What are the costs of performing a 51%-attack in
1) PoW?
2) PoS?
Anyone?
1) Hundreds of Millions.
2) Theoretically nothing, if you discount checkpoints. with checkpoints it's hard.
But then there's the social 51% attack where a tiny majority hold a massive percentage of the currency. When this occurs the market is open to extensive manipulation for the benefit of the few, as with real world economics (the 1%).
NXT is a good example of the social 51% attack, the top 33 accounts hold 51% between them. The top 50 accounts hold 61.2%. I'm quite sure the top 1% of accounts (400 ish) hold almost everything, with the other 99% playing with spare change.
sourceI think that's why you see so many NXT shills trying to ram it down everybodies throats on this forum.
First of all, Nxt is somewhat resistant to 90% attack of the underlying system. Because in order to build the longest chain, a 90% attacker would have to perform a whole lot of hashes to figure out which chain was the longest one in advance, that also excluded the blocks of all other forgers.
We're talking 10^100 hashes or something in that range... probably much, much higher.
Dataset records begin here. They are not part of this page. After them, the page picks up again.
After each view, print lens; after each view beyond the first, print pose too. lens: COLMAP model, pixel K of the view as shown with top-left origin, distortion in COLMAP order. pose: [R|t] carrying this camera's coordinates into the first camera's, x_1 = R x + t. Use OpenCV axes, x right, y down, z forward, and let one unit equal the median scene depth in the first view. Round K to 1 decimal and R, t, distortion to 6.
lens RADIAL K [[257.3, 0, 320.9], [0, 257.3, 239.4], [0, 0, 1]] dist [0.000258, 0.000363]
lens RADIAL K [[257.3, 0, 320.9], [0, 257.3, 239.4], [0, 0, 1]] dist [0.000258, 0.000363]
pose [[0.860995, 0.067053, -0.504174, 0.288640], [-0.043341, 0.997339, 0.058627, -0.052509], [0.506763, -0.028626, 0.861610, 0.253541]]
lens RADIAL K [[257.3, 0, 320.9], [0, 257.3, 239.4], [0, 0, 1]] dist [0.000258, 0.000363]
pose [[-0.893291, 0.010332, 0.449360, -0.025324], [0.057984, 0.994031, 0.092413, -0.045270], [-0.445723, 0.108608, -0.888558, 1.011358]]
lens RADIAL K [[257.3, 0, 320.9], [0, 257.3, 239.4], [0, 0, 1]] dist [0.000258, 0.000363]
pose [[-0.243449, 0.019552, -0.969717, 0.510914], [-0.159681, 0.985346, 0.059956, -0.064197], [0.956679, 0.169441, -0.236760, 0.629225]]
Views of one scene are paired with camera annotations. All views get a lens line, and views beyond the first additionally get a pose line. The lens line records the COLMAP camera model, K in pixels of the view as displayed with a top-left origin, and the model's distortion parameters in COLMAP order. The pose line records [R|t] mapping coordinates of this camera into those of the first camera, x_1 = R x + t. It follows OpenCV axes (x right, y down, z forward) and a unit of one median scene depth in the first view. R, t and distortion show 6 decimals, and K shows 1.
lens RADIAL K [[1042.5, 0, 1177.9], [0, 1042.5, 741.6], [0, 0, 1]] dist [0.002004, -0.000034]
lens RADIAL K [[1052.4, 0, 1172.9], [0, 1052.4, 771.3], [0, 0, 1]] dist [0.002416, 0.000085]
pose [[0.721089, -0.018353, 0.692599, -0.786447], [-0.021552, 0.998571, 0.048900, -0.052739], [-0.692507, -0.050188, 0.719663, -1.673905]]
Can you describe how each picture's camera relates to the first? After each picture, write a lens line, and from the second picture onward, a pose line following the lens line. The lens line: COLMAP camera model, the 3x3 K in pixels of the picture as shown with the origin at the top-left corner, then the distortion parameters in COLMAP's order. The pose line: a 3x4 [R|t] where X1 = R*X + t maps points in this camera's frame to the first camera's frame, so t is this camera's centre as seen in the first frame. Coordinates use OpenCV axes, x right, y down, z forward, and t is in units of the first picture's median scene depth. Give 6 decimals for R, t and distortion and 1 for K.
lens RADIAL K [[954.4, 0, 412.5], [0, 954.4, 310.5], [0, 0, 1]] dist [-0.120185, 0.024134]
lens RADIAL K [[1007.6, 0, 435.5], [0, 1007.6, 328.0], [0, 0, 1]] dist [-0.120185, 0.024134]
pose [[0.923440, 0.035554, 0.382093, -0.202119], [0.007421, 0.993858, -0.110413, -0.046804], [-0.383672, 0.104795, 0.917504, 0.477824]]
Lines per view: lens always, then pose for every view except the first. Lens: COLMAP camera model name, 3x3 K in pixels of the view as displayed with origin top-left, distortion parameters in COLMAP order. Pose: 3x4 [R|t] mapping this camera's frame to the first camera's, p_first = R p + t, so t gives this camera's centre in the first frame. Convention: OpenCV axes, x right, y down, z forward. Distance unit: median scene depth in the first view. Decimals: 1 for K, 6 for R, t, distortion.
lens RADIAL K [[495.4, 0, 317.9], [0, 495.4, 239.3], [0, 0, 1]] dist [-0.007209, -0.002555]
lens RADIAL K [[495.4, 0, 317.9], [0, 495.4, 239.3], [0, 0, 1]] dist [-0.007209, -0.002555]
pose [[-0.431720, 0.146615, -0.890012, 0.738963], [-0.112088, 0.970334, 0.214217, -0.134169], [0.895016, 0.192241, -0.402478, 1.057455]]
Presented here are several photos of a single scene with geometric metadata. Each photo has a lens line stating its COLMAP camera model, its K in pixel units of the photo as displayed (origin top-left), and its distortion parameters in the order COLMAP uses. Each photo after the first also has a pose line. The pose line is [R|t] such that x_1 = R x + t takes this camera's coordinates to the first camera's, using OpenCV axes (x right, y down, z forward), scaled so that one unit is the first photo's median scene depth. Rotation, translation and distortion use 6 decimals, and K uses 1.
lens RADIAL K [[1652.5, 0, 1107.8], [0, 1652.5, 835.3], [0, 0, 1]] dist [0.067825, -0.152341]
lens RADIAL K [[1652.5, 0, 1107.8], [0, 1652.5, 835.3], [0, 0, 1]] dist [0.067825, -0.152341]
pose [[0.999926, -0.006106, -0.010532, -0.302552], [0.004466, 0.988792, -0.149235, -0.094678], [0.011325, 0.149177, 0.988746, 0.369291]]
Those would have to be done within about 12 hours time. Considering that it would take the entire Bitcoin network, by far the biggest source of hashing power, approximately 2^75 years to calculate that.. I'm not all that worried.
Certainly, the more decentralized the better when it comes to crashing the price but.. if you consider Nxt like a stock, it is much more decentralized than that of any big company out there that I know of.
In Bitcoin, 2 or 3 guys could gang up and take down Bitcoin or hold it hostage when it gets big enough.. imagine once Bitcoin grew to be US dollar sized and 3 guys could threaten to take down the network(or be hacked or a terrorist organization threatens them by saying they'll kill their kids, or whatever) in Nxt, you'd need 33 accounts to do so? And even then, you'd knock out some of Nxt's cooler features but the main network features could still continue to run even against that attack. And not only that but it is getting better distributed with time, I think the constant downward pressure on the price is proof of that as those with big accounts are continuing to cash out over time.
In Ripple's case, yeah I stayed away from Ripple once I heard that the company held onto 90+% of the stock.. but in Nxt's case, I just don't see it as that big of a risk.